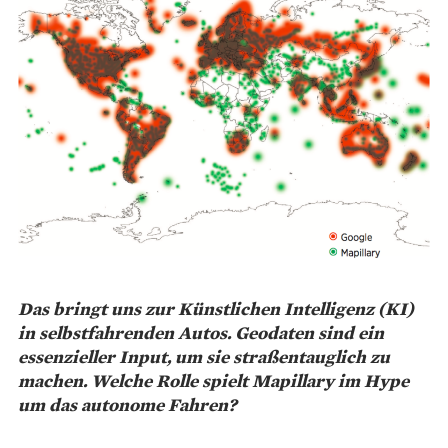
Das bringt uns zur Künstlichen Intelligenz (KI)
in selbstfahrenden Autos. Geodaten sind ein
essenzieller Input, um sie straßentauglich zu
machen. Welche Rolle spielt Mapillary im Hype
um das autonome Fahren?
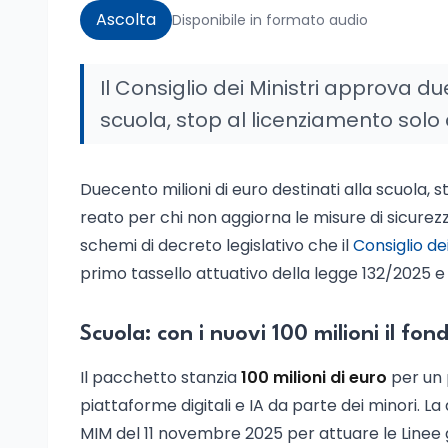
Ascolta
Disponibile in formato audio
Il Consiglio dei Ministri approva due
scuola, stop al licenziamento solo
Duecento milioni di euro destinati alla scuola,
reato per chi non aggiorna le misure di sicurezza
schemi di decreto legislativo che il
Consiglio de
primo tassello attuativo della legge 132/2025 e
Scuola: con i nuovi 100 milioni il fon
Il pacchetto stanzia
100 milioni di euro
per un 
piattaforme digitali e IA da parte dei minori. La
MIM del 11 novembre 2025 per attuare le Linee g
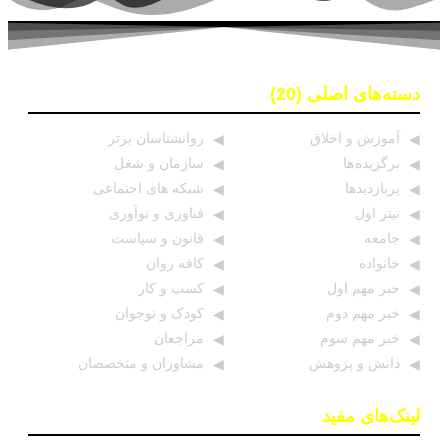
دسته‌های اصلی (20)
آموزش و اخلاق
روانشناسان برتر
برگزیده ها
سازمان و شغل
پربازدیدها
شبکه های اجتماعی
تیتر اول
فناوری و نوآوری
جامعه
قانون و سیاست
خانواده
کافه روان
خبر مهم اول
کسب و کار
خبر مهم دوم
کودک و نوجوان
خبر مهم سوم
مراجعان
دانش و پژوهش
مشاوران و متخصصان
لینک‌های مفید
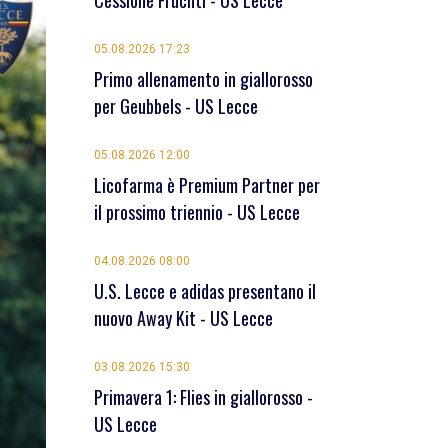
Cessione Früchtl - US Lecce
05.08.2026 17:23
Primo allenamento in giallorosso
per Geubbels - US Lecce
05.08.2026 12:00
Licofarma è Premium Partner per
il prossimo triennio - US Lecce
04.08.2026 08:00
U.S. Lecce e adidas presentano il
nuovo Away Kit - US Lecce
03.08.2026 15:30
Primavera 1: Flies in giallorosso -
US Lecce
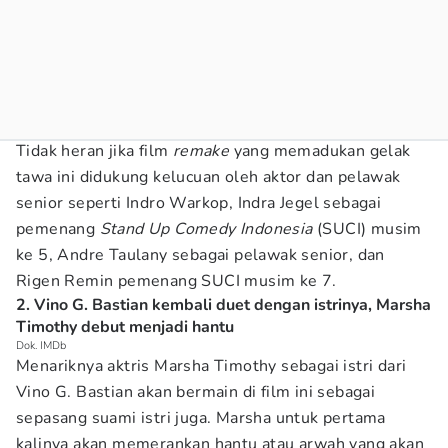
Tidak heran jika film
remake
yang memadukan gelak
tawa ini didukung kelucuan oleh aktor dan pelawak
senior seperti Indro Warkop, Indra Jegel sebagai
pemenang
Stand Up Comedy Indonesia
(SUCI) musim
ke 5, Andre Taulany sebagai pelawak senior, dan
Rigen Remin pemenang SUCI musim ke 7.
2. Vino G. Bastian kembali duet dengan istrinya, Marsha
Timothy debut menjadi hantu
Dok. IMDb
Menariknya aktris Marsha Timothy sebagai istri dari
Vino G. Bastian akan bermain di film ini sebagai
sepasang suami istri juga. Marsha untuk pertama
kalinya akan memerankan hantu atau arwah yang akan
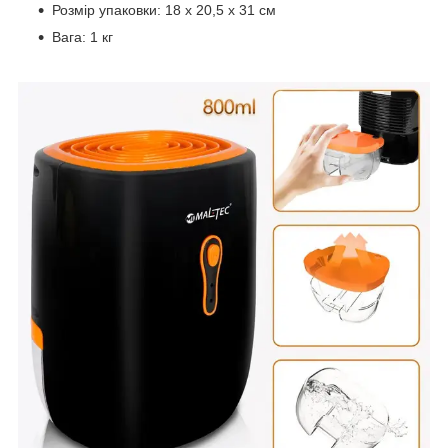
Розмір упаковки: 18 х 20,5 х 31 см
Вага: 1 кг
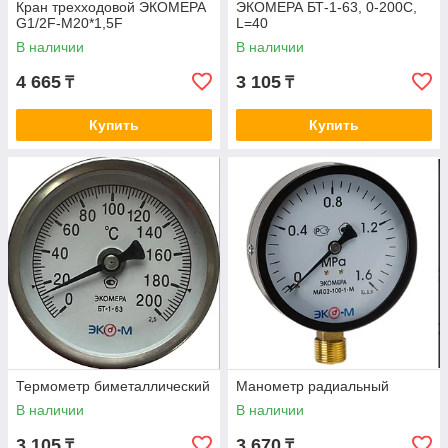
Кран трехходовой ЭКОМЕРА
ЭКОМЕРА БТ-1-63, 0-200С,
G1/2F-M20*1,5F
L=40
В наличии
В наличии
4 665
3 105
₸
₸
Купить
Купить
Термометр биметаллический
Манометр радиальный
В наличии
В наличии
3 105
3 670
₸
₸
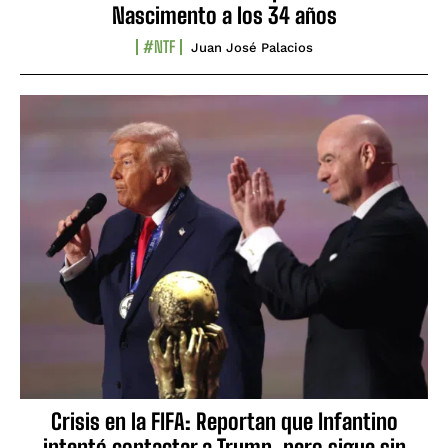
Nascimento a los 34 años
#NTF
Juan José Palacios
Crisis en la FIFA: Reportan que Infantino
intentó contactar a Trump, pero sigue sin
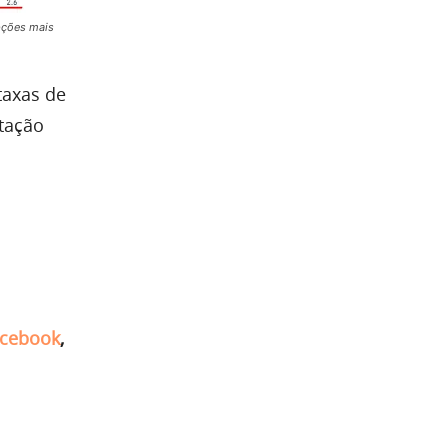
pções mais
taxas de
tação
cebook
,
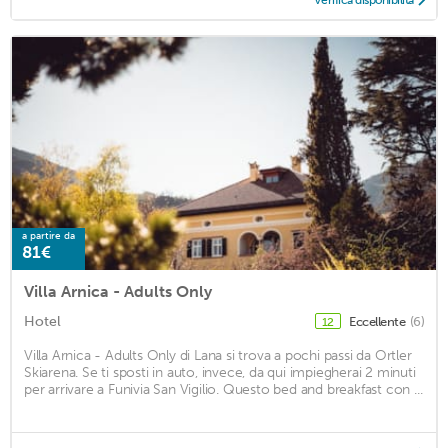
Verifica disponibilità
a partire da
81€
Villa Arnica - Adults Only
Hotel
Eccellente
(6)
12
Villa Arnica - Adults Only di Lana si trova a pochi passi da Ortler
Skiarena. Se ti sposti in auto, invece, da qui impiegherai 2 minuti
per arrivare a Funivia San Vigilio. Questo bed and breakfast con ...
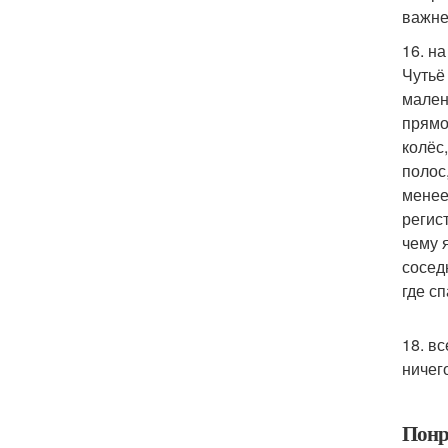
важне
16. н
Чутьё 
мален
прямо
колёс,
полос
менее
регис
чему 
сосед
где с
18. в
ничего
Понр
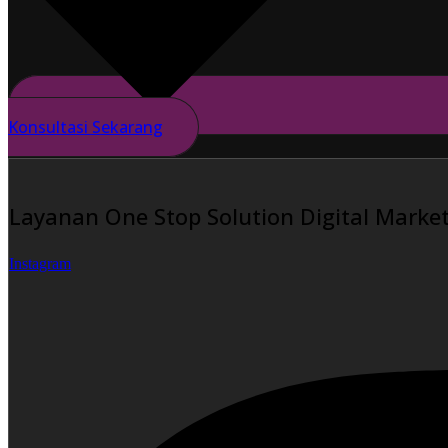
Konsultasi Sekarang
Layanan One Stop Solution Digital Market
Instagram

• • • •

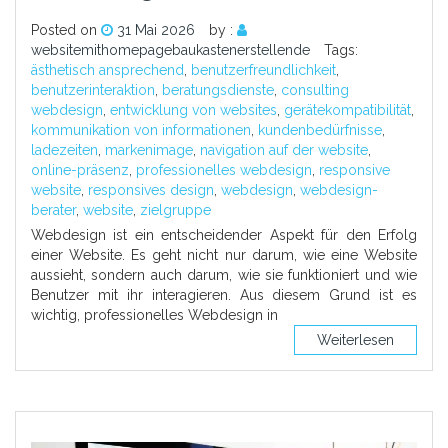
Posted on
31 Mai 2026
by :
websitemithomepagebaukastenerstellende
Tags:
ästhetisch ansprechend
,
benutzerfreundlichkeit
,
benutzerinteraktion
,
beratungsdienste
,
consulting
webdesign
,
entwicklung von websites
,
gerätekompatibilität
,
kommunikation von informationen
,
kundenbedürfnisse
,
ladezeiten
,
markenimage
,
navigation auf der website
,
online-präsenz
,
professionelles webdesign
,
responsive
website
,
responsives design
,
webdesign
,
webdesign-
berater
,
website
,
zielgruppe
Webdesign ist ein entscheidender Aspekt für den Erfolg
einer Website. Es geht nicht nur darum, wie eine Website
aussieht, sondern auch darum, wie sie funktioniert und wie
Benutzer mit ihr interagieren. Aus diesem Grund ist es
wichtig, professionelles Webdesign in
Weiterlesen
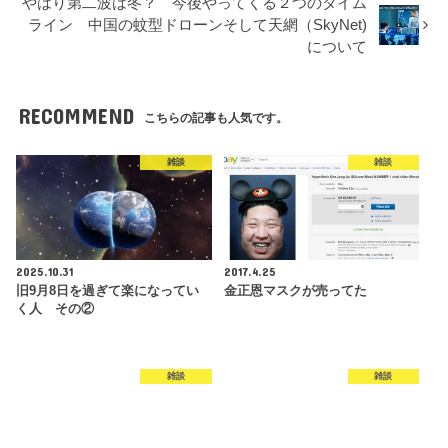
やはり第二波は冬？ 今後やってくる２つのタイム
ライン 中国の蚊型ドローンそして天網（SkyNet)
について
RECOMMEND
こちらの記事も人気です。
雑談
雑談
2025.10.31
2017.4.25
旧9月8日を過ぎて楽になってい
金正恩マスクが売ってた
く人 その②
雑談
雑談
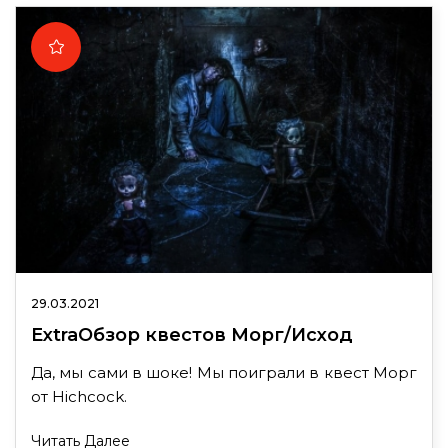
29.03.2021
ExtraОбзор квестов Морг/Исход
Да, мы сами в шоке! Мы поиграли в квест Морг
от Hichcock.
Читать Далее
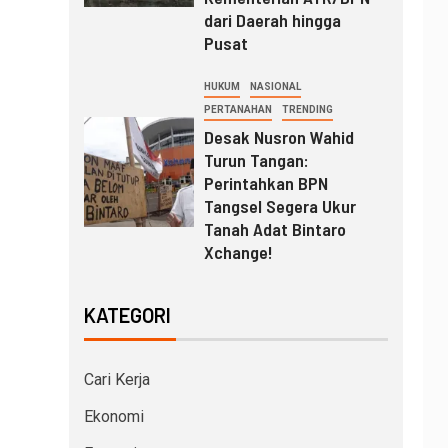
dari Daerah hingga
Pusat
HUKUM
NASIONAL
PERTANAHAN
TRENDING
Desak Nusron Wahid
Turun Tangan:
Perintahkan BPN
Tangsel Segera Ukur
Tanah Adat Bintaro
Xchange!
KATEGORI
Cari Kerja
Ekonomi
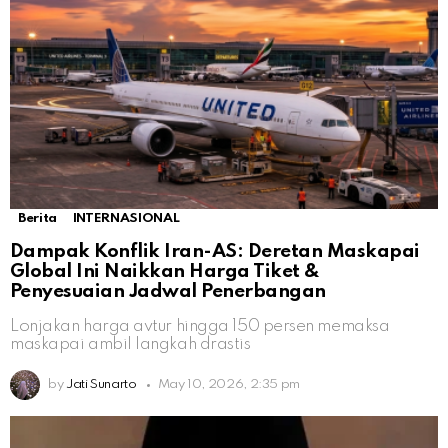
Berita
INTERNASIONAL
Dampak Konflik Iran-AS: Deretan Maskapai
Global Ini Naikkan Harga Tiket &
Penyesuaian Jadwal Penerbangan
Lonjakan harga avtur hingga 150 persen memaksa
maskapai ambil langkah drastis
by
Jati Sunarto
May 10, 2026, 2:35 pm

• • • •

▶ **WORK REQUIRED**
Copy out each line of the data in which the word "SUCI" appears.

▶ **ANSWER**
(SUCI) musim
Rigen Remin pemenang SUCI musim ke 7.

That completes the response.